Headed up to The Last Resort for 3 nights close to the Tibet border (shame we couldn't cross it due to not being able to get visas).  An early start and no traffic in Kathmandu due to strikes but numerous security checks on the way. This is a tented resort offering extreme adventure activities and some of the braver ? members of the group did a Bungee jump/canyon swing.  I did some canyoning which involved donning wet-suits and helmets and abseiling down a waterfall with drops of 10m, 25m, 35m & 45m (8 jumps in total).  A bit too long here, enjoyed the Nepalese massage but not the damp beds & musty tents, lack of sleep and getting a cold.

Back to Kathmandu for one more night before setting out for flight to China.


Thursday 20 September 2012

Setting out


An early start to  catch  a flight from Dalaman to Istanbul.  Jumped on the shuttle bus into Taksim, the hustle and bustle of people, the noise of the traffic with cars and buses all tooting their horns hit me as soon as I stepped off the bus, a far cry from the relatively peaceful resort I had not long left behind.   Wondering what to do, where to go I turned down one of the many small side streets and found a small cafe to have a coffee in.  

Having sought some advice from the owner on how to get to Sultanahmet, I ventured out looking for a 61t bus in vain, I lost count of all the different  buses, their stops and with no idea where the funicular was I decided just to soak up some of the Turkish atmosphere and watch the street seller selling his cups of çay.  

Then back on the bus back to the airport to catch my flight to Istanbul. Went to sleep as soon as I got on the plane so missed the take-off, slept the whole flight and woke up as the plane begun its descent.  A quick transfer at Sharjah  and back to sleep again before arriving in Nepal 4 hours later fully  refreshed and ready to explore Kathmandu. 



Wednesday 5 September 2012

Just 2 more days before I set off!!


The last couple of months have been hectic with planning,  injections, visas (an experience in itself!), catching up with family and friends and finally packing. 


Am I mad?

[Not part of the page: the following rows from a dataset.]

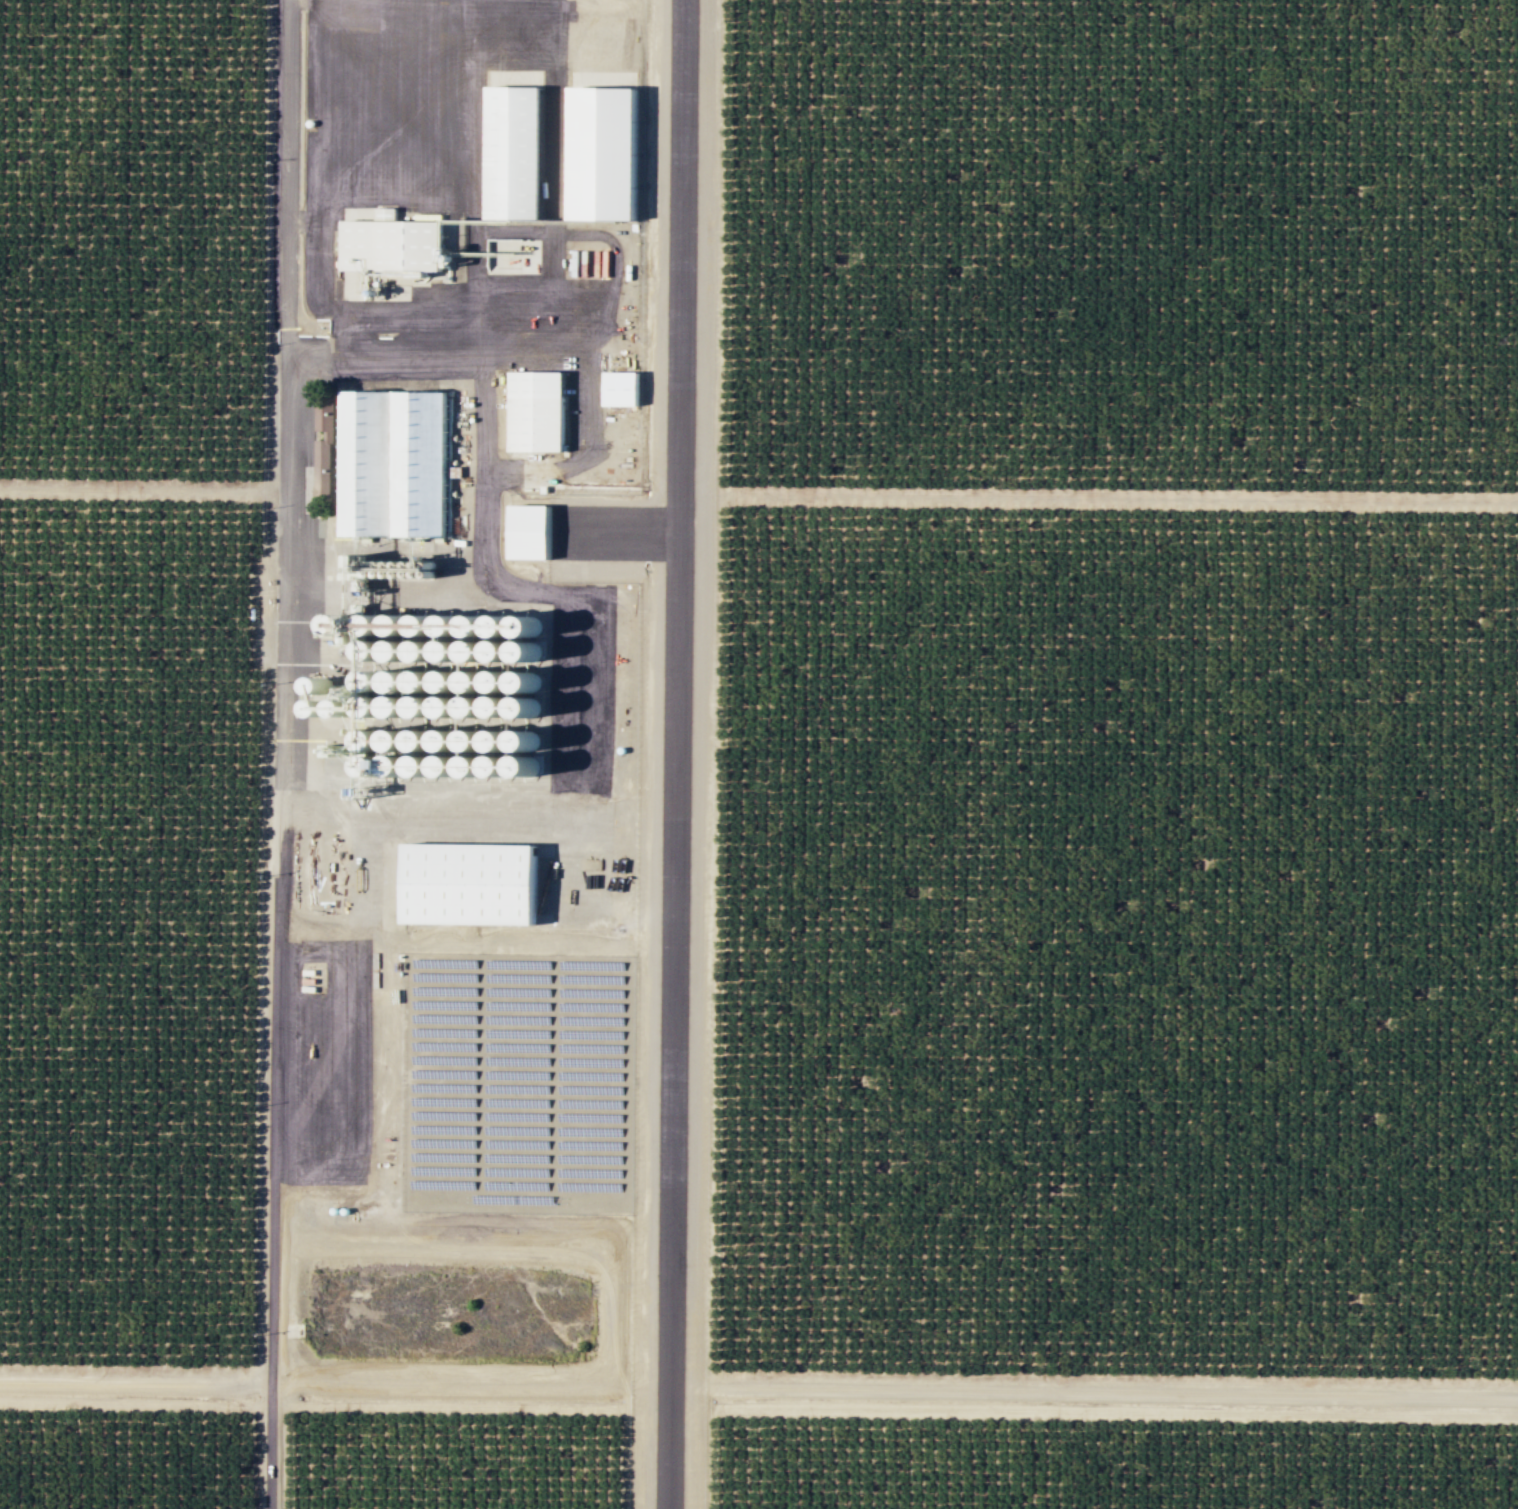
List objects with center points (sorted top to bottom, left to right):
building: (520, 150)
building: (611, 152)
building: (397, 244)
building: (573, 262)
building: (602, 263)
building: (624, 387)
building: (539, 410)
building: (390, 464)
road: (144, 489)
road: (1117, 499)
building: (536, 532)
road: (570, 603)
airport: (665, 741)
road: (283, 754)
airport runway: (675, 754)
road: (714, 754)
building: (478, 882)
solar farm: (518, 1081)
road: (135, 1382)
road: (1114, 1392)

Am I brave?  What about work etc etc.  Just some of the reactions from family and friends when I told them although great encouragement and support from so many people who I will miss so much. 

 For me this is a wonderful opportunity to follow a dream and I feel incredibly lucky and grateful to be able to do this. 

So exactly what am I doing:

Starting in Nepal, then to China where I'll start to  overland in a truck called 'calypso' taking in 
Kyrgyzstan, Kazakhstan, Uzbekistan, Turkmenistan, Azerbaijan, Georgia and finishing in Istanbul, Turkey.  A mixture of bush camps, home stays and hotels. 

Certainly will be an adventure of a lifetime.  My adventurous spirit is kicking back in,  have always loved travel although this time I'll get away from those luxury touristic ideals and off the beaten track to take in some real culture and follow the silk road. 

I am so very excited and looking forward to meeting my fellow travellers on Sunday in Kathmandu.